Elle n’éprouve aucune sollicitude pour Rodolphe – ce qui la surprend beaucoup. Elle n’est préoccupée aujourd’hui que par son propre bien-être et non celui de son conjoint. Peut-être que le confinement rend égotique ou distant ? Se dit-elle en méditant, au creux de l’étuve de sa baignoire. Quoi qu’il en soit, la pandémie rend souvent inintelligibles ses propres émotions.

 Elle qui lui cachait soigneusement son corps depuis le réveillon de la Saint-Sylvestre (trouvant qu’il s’était rapproché trop près de la pétillante Inès et de la belle Armelle et saisissant ce prétexte pour ne plus se montrer découverte), acceptera aujourd’hui de laisser entrevoir un bout de sein pour donner un os à ronger à un Rodolphe qu’elle sent prêt à exploser. Tout est organisé pour feindre une proximité. Son intérêt, c’est cette marchandisation de son corps. C’est un peu exagéré, objecte-t-elle dans son hammam, mais c’est bel et bien l’idée qu’elle se fait de sa douche. Qui veut la fin veut les moyens. Elle avait vaguement entendu son professeur de philosophie au lycée commenter un texte du Léviathan de Hobbes (commentant lui-même Machiavel, avait-il assuré) et avait fait sienne cette maxime. Mathilde – dont la mémoire est fondamentalement sélective – est une femme ambitieuse qui n’a jamais été écrasée par trop d’empathie pour autrui. Ce qu’elle veut, en cet instant, c’est que le confinement se termine pour pouvoir louer le premier appartement venu et passer l’été très loin de ce quartier (qu’elle adore pourtant). Son unique critère est qu’il l’éloigne de la médiocrité de Rodolphe dont elle ne supporte ni le tabagisme, ni l’haleine, ni les poils sur le torse, ni le ventre, ni la façon de parler, de manger, de mâcher, d’avaler. 

Que la belle Armelle se joigne à leur bande dans le chalet loué par leur soin pour le réveillon avait été pour elle du pain béni. Comme on lui avait vanté l’exubérance de la sulfureuse brune célibataire et son penchant pour le whisky, elle en aurait presque souhaité qu’un adultère ait lieu et qu’elle puisse enfin le quitter.
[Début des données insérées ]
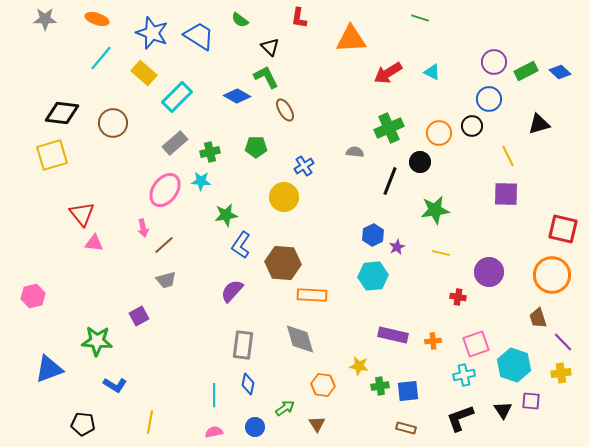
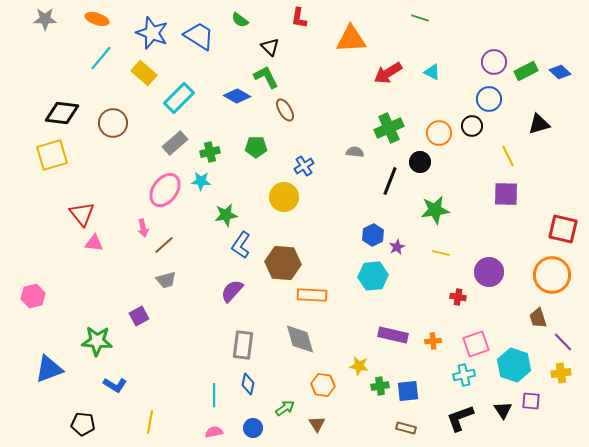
cyan rectangle at (177, 97): moved 2 px right, 1 px down
blue circle at (255, 427): moved 2 px left, 1 px down
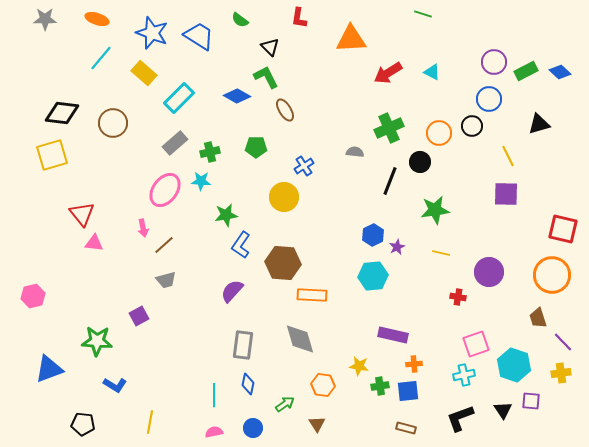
green line at (420, 18): moved 3 px right, 4 px up
orange cross at (433, 341): moved 19 px left, 23 px down
green arrow at (285, 408): moved 4 px up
Car avec une infidélité établie, l’entourage n’aurait eu rien à redire : ni ses sœurs, ni sa tante, ni ses amis (qui auraient été, en bonus, témoins de l’infidélité – le meilleur scénario possible). Personne ne s’en serait mêlé et cela aurait été parfait. Mais Rodolphe n’avait pas quitté de la soirée sa belle brune aux reflets caramel – trop fier d’être à son bras. Jusqu’à ce que celle-ci simule un appel urgent et s’éloigne intentionnellement de la piste de danse pour laisser se distiller dans le corps de Rodolphe le poison de l’alcool et le venin d’une probable prédatrice. En laissant sciemment Armelle ou Inès l’inviter à chalouper ensemble, Mathilde ne se vengeait de rien, car Rodolphe avait toujours été un homme intègre – certes un peu gras et fatigué de naissance – mais elle se facilitait le travail. Or, la pulpeuse Armelle aspirait à n’être qu’avec un certain Julien – phénomène qui marqua certains esprits, dont celui de Marguerite, leur hôtesse.